20 みんなの目が死んでしまうお店
昼食後、近辺にあった数軒の古着屋巡りを満喫した後、先にお土産を買っておきましょうと、【アタラッシ】という、新規オープンしたばかりだという焼き菓子の店に向かった姉弟。
場所は、自家経営の【カフェ ボルドガボルド】から目と鼻の先、真横ではないが、目視で十分見える距離だ。ライバルになるうる近さに、少し警戒度を上げるアーリエアンナ。姉のリサーチという名の敵情観察に同行できるレーリスは嬉しげだ。
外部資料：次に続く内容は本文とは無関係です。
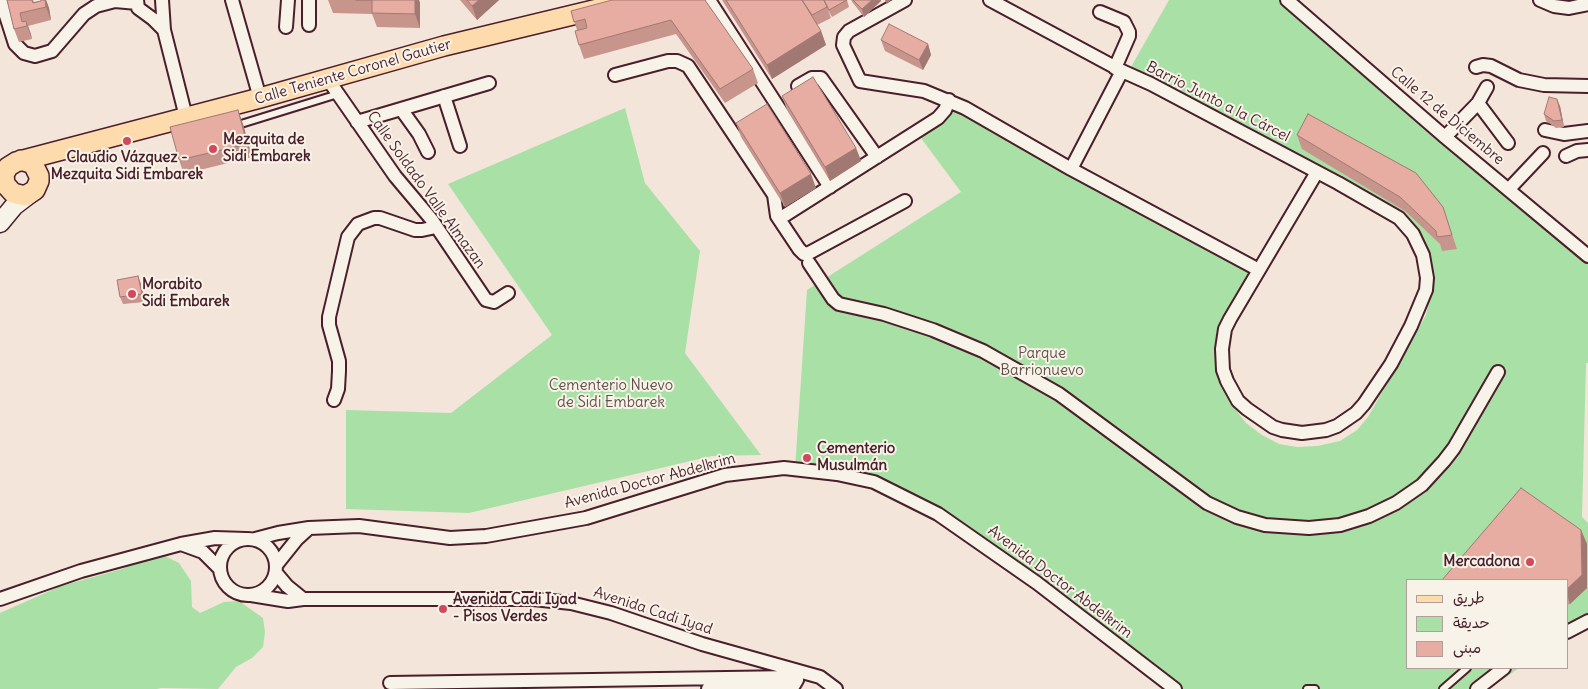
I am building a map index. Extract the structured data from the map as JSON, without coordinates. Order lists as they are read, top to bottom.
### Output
{
  "streets": {
    "main road": ["Calle Teniente Coronel Gautier"],
    "street": [
      "Barrio Junto a la Cárcel",
      "Calle 12 de Diciembre",
      "Calle Soldado Valle Almazan",
      "Avenida Doctor Abdelkrim",
      "Avenida Cadi Iyad"
    ]
  },
  "crossings": [
    ["Calle Teniente Coronel Gautier", "Calle Soldado Valle Almazan"],
    ["Avenida Doctor Abdelkrim", "Avenida Cadi Iyad"]
  ],
  "parks": ["Parque Barrionuevo", "Cementerio Nuevo de Sidi Embarek"],
  "places": [
    "Claudio Vázquez - Mezquita Sidi Embarek",
    "Mezquita de Sidi Embarek",
    "Morabito Sidi Embarek",
    "Cementerio Musulmán",
    "Mercadona",
    "Avenida Cadi Iyad - Pisos Verdes"
  ],
  "legend": ["طريق", "حديقة", "مبنى"]
}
本日は買い物の予定がないため、店の前を通り過ぎるだけだった【カフェ ボルドガボルド】には、もうすぐオープン時間を迎えるカフェの席への案内待ちなのか、店内で買い物するだけなのかは不明であるが、十数人の客による行列が出来ていたが、【アタラッシ】には、2名程の客が店前で、立ち話しているだけだった。彼女達の手には購入した商品らしきものがあるので、並んでいるのではないようだ。
ド派手な看板を掲げた【アタラッシ】は、行列せずとも良い程広い店で、店内に客が沢山いるのかと思えば、壁沿いの棚と入り口の倍幅のカウンターがあるのみで、持ち帰り専門店のように、コンパクトな作りだった。看板は派手なのに、店内装飾はシンプル、素朴、というか、塗り加工もされていない棒と板で構成されているというか。非常にチグハグな印象だ。
カウンターの奥の壁に並ぶフックには、平べったい穴あきパン、エショーデが大量に引っ掛けられている。蜂蜜がけ、塩がけ、プレーンの3種類だ。この世界でお馴染みのおやつ兼軽食である。地球にある、プレッツェルの元祖に近いが、アーリエアンナの記憶にはない。
店内の左右の棚には、果物のジャムが3種類程。同じものをひたすら並べたような印象だ。ただ、ラベルは看板と同じ傾向の派手さだった。店の奥を含めても3人しかいなさそうな店員の衣服は、シンプルな私服らしきワンピースの上に超フリフリなピンク色の制服エプロン、髪に同様の色とデザインのリボン。ピンクのフリフリが全員に似合っているかどうかはノーコメントで。
正直、この店の“売り”がわからない。
新規開店から数日の筈なのに、目新しさを求める行列客もない。売っているのは数百年前からある穴あきパン。味の進化もなさそうに見える。見た目上は。
何故、この品揃えで店を出そうとしたのか?
考えてもわからない。
信じられないほど美味しいエショーデと感激するほど美味なジャムなので、食べたらびっくりとか?
それしかないような気がするが、店員と客の目が死んでいるのが気になる。非常に気になる。
ジャムをひとつ手に取り、中身を光に透かしてみた後、ラベルを眺めた。
「……ああ……」
謎は解けた。前世風に言えば、秒で解けた。
アーリエアンナ、大ショックぅ!
「ね。姉様?」
姉の目が突然死んだので、レーリスが動揺して呼びかけてきた。
返事はせず、ジャム3種を手に取った、アーリエアンナは、覇気のない声で、店員に声をかける。
「これと、壁のエショーデを各1個づつ、お願い」
テキパキとそれらを紙に巻いて包んでくれた店員に、パンとジャムの代金としては少し高い金額を払うと、空気を読んで無言になった弟を連れ、アーリエアンナは店の外に出た。
パカパカ、トボトボ。
店から遠ざかる、馬とアーリエアンナの歩みは遅い。
同じように歩きながら、姉をチラチラ見るレーリス。
そのまま、【アタラッシ】の見えない位置まで歩いたところで、アーリエアンナは呟いた。
「あのお店、ピンクアータ様のお店みたい」
「……ああ……」
レーリスも、謎が解けた。アーリエアンナの前世風に言えば、秒で解けた。
大ショックぅ!ではないけれど、脱力し、目が死んだ。